Merovius · 7 years ago
Ideally, CI won't fail on invalid format, but just politely apply the correct format. There's nothing more frustrating than being told to do a job a machine can trivially to better (like executing "gofmt").
iainmerrick · 7 years ago
Right, so, checks and balances.

Server-side you have the check.

Client-side you have a hook that runs gofmt when you commit, and in principle you’ll never hit the server-side check.

Just in case something goes wrong -- and something somewhere always goes wrong -- you don’t want the server to silently rewrite stuff on your behalf.

wawhal · 7 years ago
Finally, I can keep my Go projects wherever I want.
stplsd · 7 years ago
Ech, I like to submit to GOPATH. One less thing to think about.
geezerjay · 7 years ago
I missed any reference to GOPATH. Does this release fixes Go's problem of forcing developers to specify source code directories through GOPATH?
agnivade · 7 years ago
That is correct. Now you can clone and build Go repos anywhere.

Note that support is still experimental, so if you want stability, it is advised to remain inside GOPATH for another release. This is a good post - https://systemdump.io/posts/2018-07-22-go-modules

However, do please feel free to try it out and file bugs.

stplsd · 7 years ago
It is not covered here:

- WebAssembly and Modules have already been covered.

https://github.com/golang/go/wiki/Modules

Animats · 7 years ago
The "prove pass" is a nice step forward.
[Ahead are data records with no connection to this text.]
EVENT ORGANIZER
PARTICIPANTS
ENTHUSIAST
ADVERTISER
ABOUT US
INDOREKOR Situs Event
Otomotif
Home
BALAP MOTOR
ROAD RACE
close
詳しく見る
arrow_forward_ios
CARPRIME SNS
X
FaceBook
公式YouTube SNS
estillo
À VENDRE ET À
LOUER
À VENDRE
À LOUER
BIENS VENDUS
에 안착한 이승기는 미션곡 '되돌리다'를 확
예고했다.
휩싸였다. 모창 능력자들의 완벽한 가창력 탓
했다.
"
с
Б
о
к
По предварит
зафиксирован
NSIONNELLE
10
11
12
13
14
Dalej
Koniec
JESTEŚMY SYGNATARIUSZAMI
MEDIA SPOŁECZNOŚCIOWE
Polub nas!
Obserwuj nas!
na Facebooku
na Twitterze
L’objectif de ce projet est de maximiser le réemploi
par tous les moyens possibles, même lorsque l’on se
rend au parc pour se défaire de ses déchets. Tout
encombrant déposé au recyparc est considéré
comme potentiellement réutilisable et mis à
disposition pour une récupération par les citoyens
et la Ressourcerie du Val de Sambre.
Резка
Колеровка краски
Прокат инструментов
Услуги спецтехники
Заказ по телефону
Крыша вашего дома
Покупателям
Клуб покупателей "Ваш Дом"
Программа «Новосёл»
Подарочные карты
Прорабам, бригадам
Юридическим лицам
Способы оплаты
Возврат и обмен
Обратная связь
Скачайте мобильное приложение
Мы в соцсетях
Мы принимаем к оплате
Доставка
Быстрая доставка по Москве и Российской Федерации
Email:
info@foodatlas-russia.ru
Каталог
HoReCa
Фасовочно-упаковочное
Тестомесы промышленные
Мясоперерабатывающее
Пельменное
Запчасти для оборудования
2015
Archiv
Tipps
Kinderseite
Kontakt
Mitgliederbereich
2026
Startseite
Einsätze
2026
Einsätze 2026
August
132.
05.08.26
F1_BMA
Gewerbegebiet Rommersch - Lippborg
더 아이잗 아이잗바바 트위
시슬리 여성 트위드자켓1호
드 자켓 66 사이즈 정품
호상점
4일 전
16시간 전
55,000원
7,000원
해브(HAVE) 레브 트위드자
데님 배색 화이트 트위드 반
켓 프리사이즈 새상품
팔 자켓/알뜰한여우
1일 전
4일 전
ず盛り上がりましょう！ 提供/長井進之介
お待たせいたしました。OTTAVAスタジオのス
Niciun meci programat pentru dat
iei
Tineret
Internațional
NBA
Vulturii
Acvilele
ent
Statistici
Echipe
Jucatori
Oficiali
As that is improved, more subscript checks will be optimized out.
iainmerrick · 7 years ago
Huh, a change to spacing in gofmt? Won’t that cause extra source control churn in a lot of projects?
cyphar · 7 years ago
It actually could cause bigger problems than that. Most Go projects I've seen have CI runs that check whether 'gofmt' complains -- and fail builds if they do.
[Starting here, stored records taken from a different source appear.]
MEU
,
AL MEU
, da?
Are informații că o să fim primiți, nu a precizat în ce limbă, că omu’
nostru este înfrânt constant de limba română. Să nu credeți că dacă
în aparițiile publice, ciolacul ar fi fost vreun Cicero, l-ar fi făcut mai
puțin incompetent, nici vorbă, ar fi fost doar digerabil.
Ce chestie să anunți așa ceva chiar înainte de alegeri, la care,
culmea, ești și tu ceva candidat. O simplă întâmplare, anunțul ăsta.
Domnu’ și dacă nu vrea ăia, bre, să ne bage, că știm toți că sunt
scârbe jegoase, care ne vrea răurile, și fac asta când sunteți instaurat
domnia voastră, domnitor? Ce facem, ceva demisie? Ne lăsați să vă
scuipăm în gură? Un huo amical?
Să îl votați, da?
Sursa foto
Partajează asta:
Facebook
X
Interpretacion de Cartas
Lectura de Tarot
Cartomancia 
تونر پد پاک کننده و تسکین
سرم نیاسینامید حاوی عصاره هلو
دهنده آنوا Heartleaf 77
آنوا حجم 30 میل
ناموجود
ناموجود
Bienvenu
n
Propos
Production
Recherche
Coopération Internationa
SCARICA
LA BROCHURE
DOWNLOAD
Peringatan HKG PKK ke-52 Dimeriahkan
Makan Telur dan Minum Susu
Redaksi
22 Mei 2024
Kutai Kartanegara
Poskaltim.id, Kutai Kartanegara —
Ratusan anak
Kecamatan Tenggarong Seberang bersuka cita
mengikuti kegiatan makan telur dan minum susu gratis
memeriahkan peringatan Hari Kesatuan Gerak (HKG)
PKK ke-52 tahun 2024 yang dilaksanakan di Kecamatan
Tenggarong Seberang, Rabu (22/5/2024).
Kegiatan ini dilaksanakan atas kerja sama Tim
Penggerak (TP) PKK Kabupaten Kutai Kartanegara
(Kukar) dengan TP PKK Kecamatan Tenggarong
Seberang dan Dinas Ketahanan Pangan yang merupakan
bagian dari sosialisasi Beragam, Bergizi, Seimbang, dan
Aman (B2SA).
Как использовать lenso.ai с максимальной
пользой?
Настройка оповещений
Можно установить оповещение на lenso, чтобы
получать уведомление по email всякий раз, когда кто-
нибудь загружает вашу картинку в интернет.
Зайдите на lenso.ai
Ultimately though I don't really care all that much. Everyone will fix it in a few commands, and everything will be green again.

iainmerrick · 7 years ago
I care if it makes it harder to browse version history and see which changes were made when, and why.
iudsfyg8ysd98fg · 7 years ago
This is why you lock to a specific version of gofmt and let team upgrade in conjuction with reformatted source repo.
Cthulhu_ · 7 years ago
I like to think it's OK because gofmt reduces formatting churn overall.
masklinn · 7 years ago
In this specific case it doesn't do that: any time you add or remove a field from a structure, if it's one of the "extremes" gofmt might re-pad the entire thing, churning the entire structure.